“Anyone have any questions?” His head swiveled around the room. He had very open and honest eyes. The kind of eyes that could see into your heart, if you weren’t careful. Everybody was decidedly careful. It wasn’t that they didn’t have opinions. It was that they didn’t have opinions they wanted to share. Everybody smiled. These weren’t necessarily smiles of approval. These were the smiles of heavyweight fighters that survived twelve losing rounds. These were the smile of children, who secretly feed asparagus to the dog. These were the smiles you give waitress, after she spills your drinks.
There is a very inspiring Dr. Pepper commercial that touts the slogan “1/1”. The commercial shows glimpses of millennials doing new and different things. They are engaged in activities that are unconventional. They are doing things that don’t necessarily fit the stereotype. What is so inspiring about the commercial is the idea that we are all unique. One in a million is not so special in a world of billions. But one of one, now that’s special.
What struck me about this brilliant commercial is the message. The Dr. Pepper commercial isn’t creating a new social concept. They are merely reflecting where our society is. Being one of one is thought to be better than being one of many. One of many implies conformity. One of one implies uniqueness. The message is liberating and clear. Individuals no longer have to find a way to fit society. Society has to find a way to fit the individual. Martin Luther King would be proud!
Unfortunately, not everyone got the memo. For most groups, companies, corporations and teams, the message flew right over their inflated heads. Most of corporate America is trying to fit a square peg into a not so square hole. They are building “one of many” organizations with “one of one” individuals. It’s not purposeful or malicious, they just don’t get it. If kids grow up believing that they are one of one, why are we creating companies that depreciate individuality? Our schools are constructed primarily for the large part of the bell curve, not for the one of one.
If Copernicus just smiled and nodded, the sun would miraculously still orbit the earth. If Steve jobs didn’t speak up, you wouldn’t be reading this on your smartphone.

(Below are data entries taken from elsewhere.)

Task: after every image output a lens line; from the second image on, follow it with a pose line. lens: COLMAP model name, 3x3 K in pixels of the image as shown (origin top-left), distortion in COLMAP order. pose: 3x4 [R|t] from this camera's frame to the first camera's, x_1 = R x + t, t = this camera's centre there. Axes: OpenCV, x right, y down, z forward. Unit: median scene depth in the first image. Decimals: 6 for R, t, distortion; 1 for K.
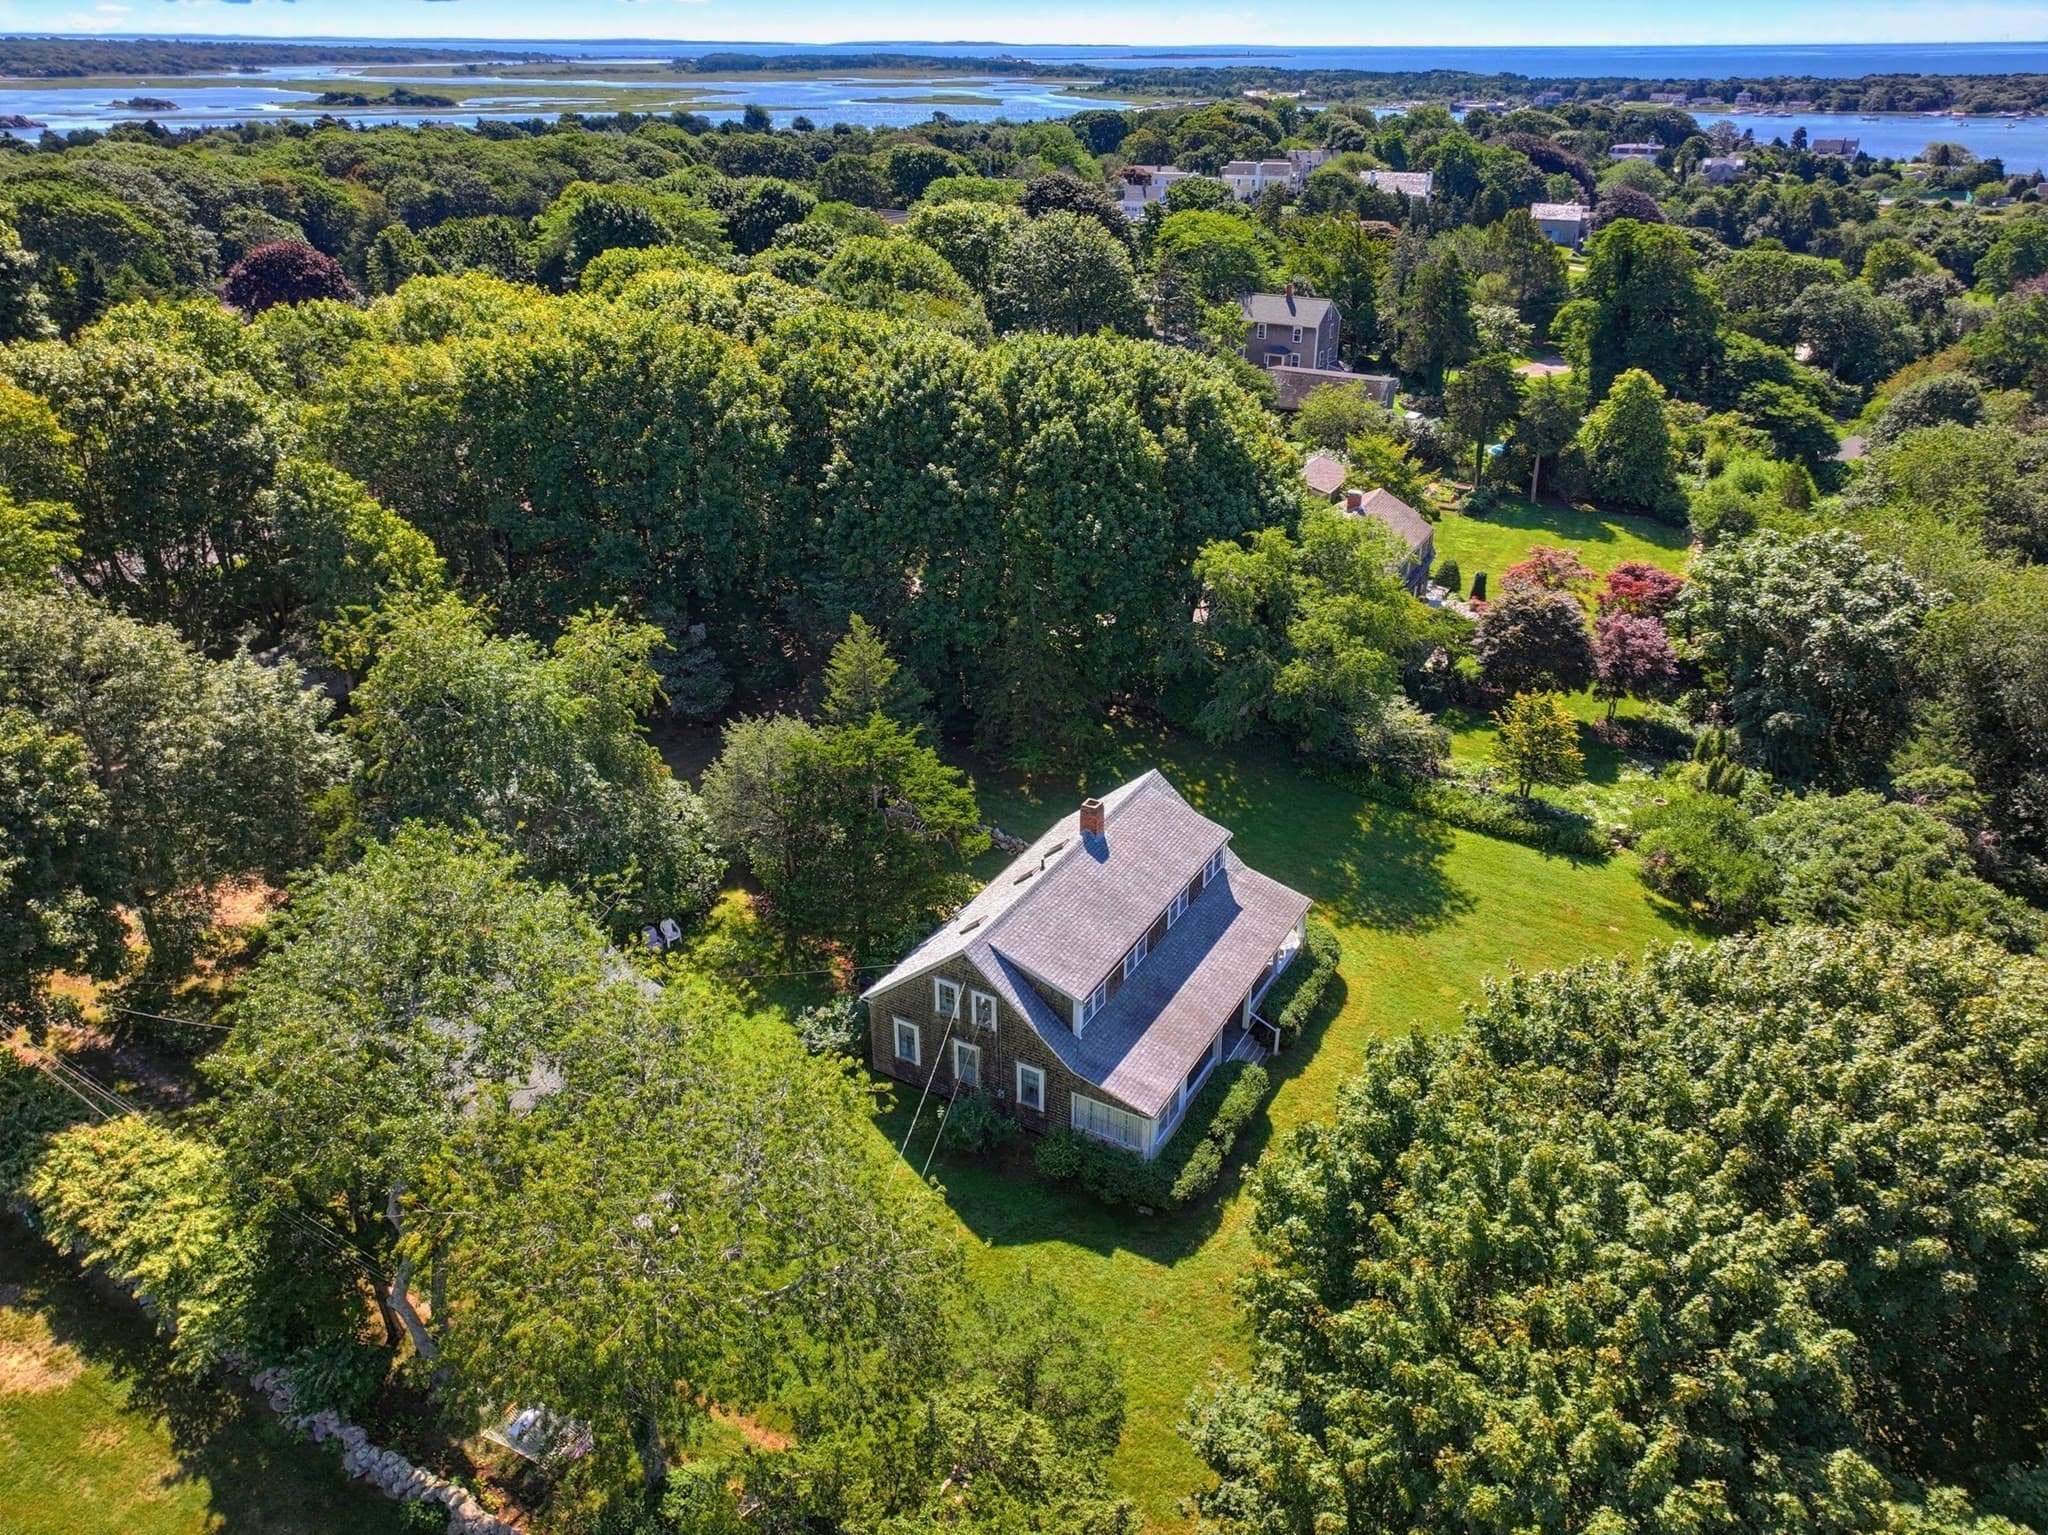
lens RADIAL K [[1464.3, 0, 1040.1], [0, 1464.3, 760.9], [0, 0, 1]] dist [-0.006215, 0.007831]
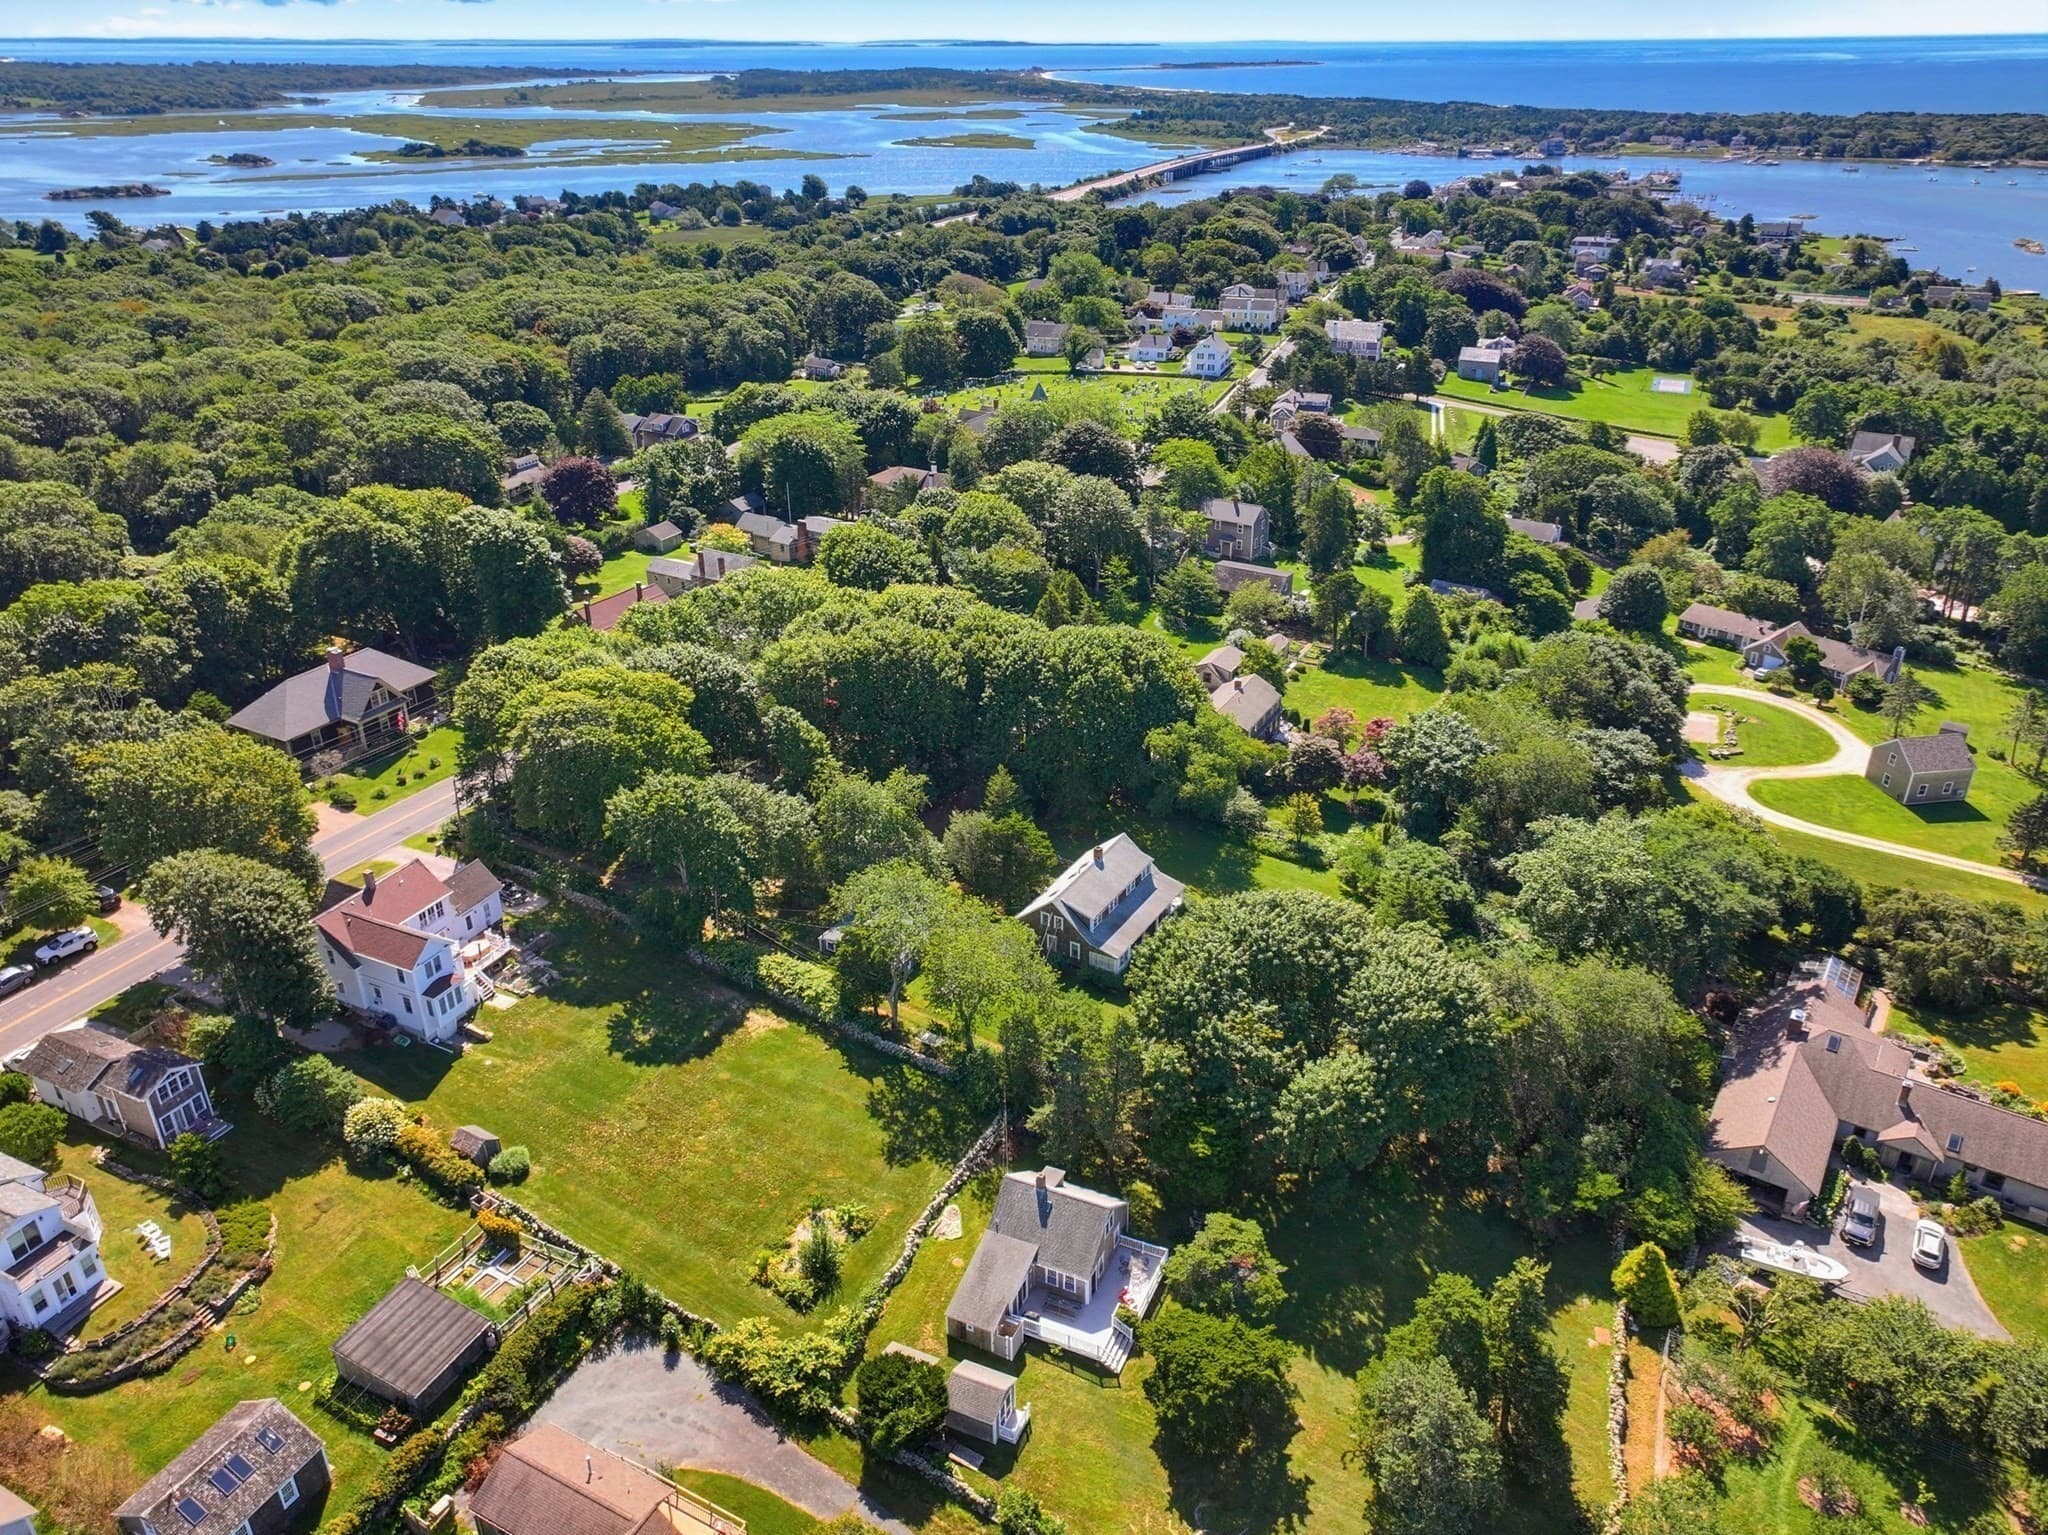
lens RADIAL K [[1464.3, 0, 1040.1], [0, 1464.3, 760.9], [0, 0, 1]] dist [-0.006215, 0.007831]
pose [[0.999816, 0.003000, -0.018940, -0.014655], [-0.003014, 0.999995, -0.000718, -0.095964], [0.018937, 0.000775, 0.999820, -1.252242]]
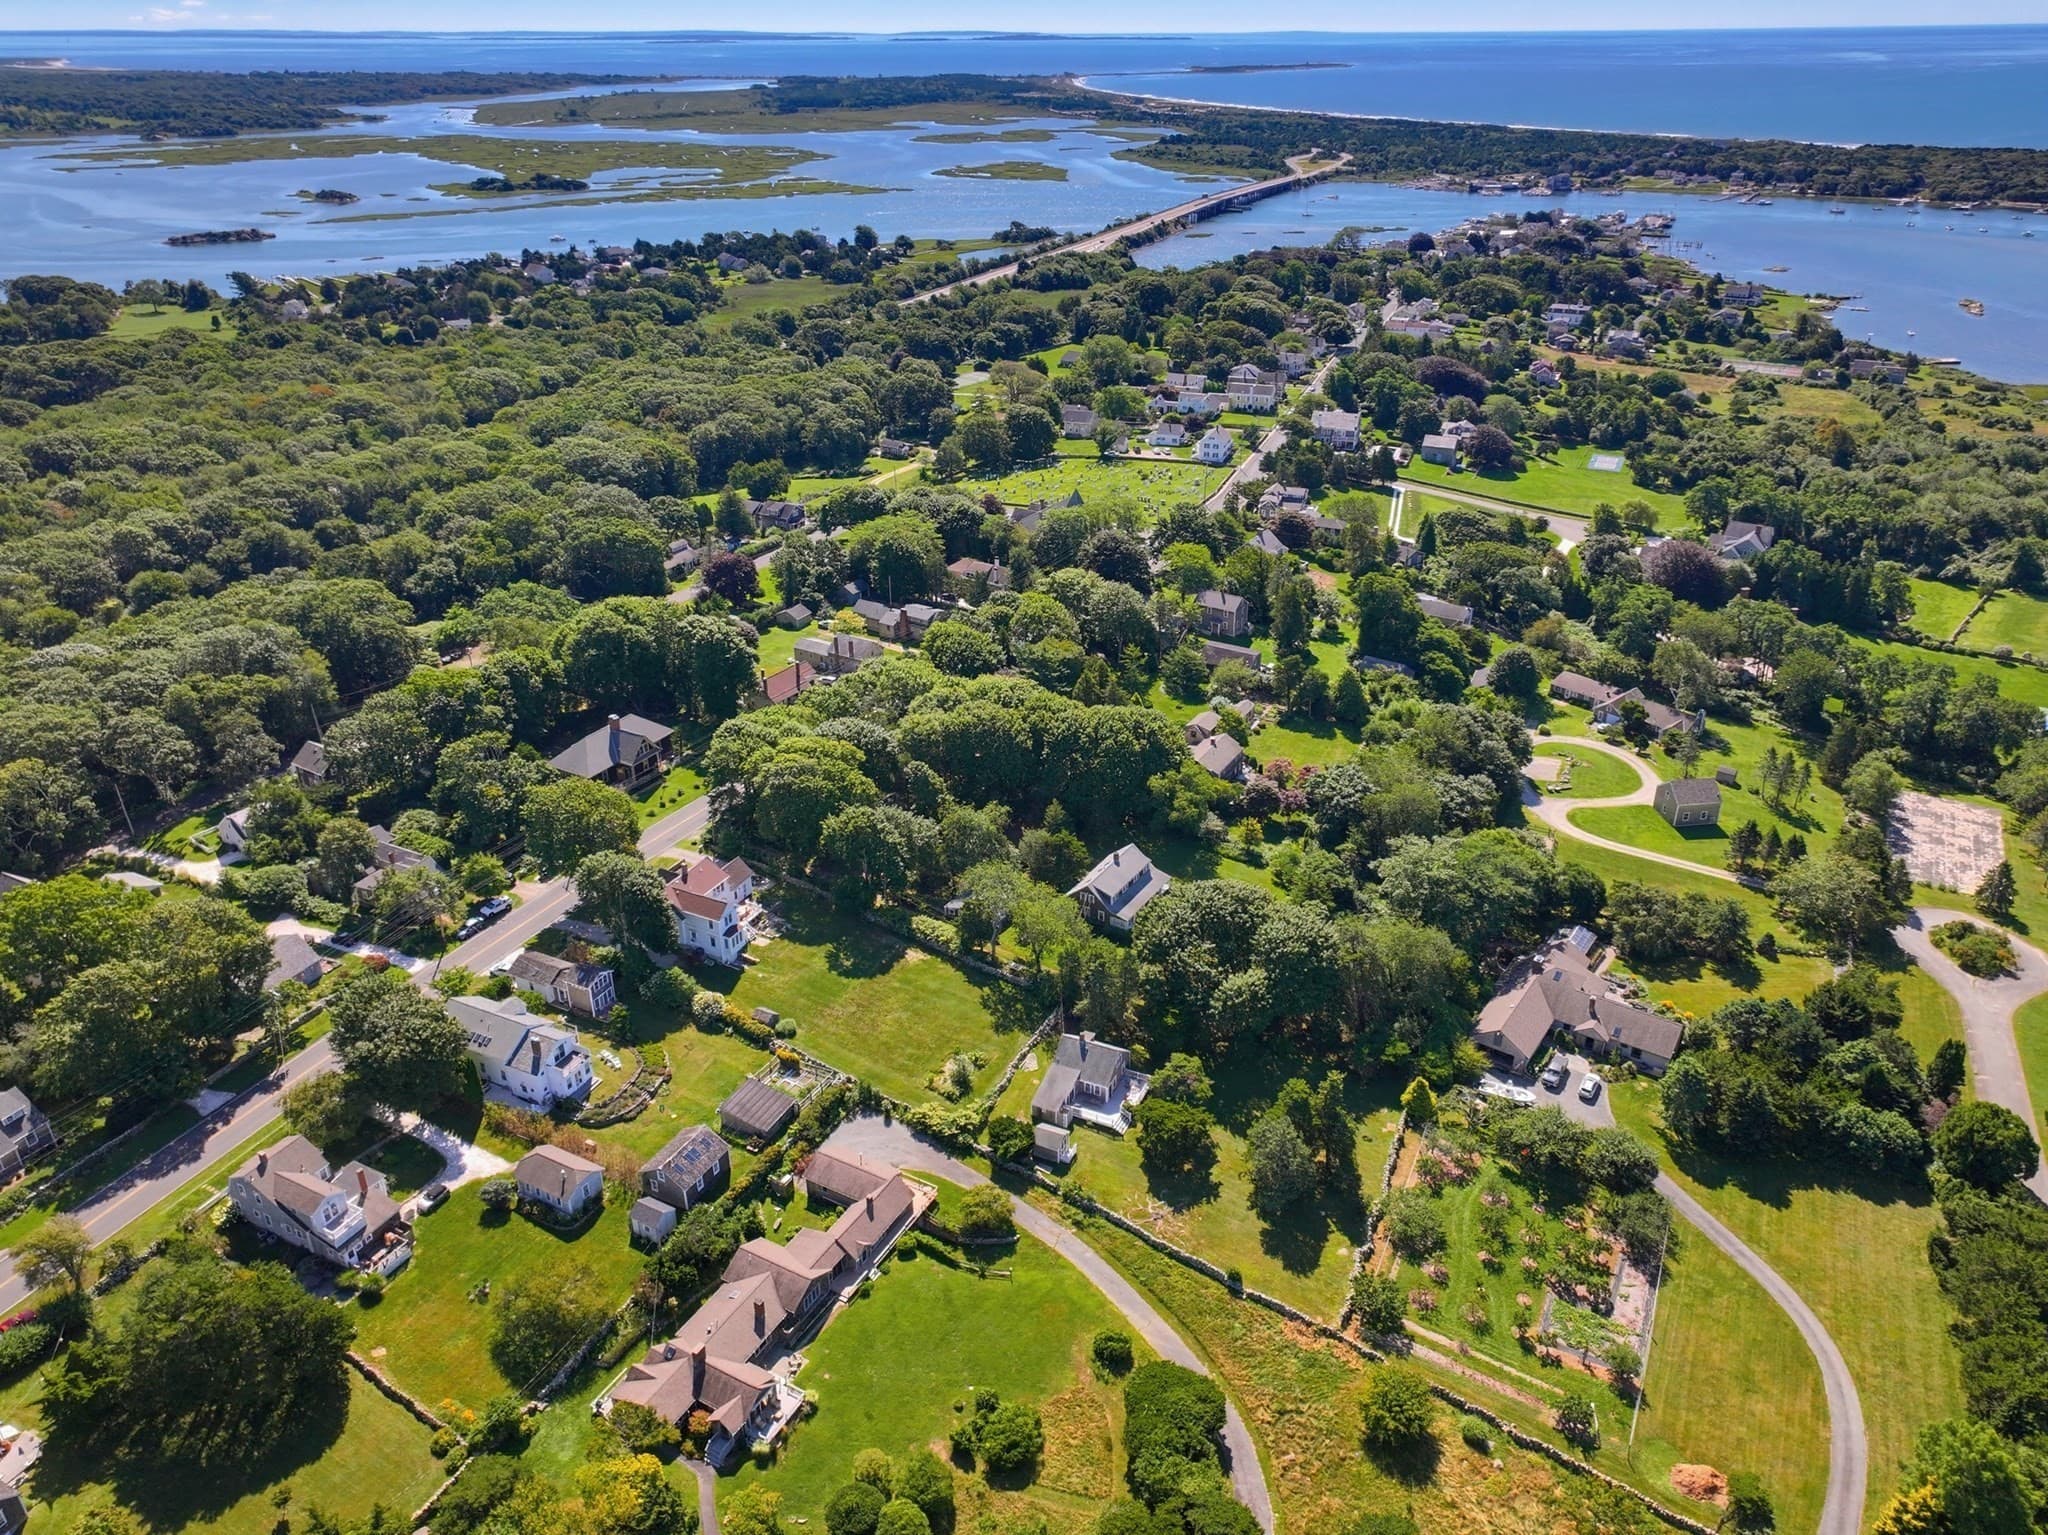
lens RADIAL K [[1455.8, 0, 1042.6], [0, 1455.8, 764.4], [0, 0, 1]] dist [0.002020, -0.000793]
pose [[0.999330, 0.011238, -0.034834, -0.025301], [-0.011046, 0.999923, 0.005707, -0.189886], [0.034895, -0.005318, 0.999377, -2.452340]]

If what we should think is always different than what we are thinking, then our ability to innovate is lost. Our companies’ ability to innovate will be squandered. Our society’s ability to innovate will be weakened.
If promotions hinge on compliance, if grades depend on conformity, if employers require acquiescence, we will not succeed. Thinking right does not mean thinking alike. The people and companies and teams and employees that are able to capture the minds of the “one of ones” will help to create a bold new world where the sun doesn’t revolve around the earth.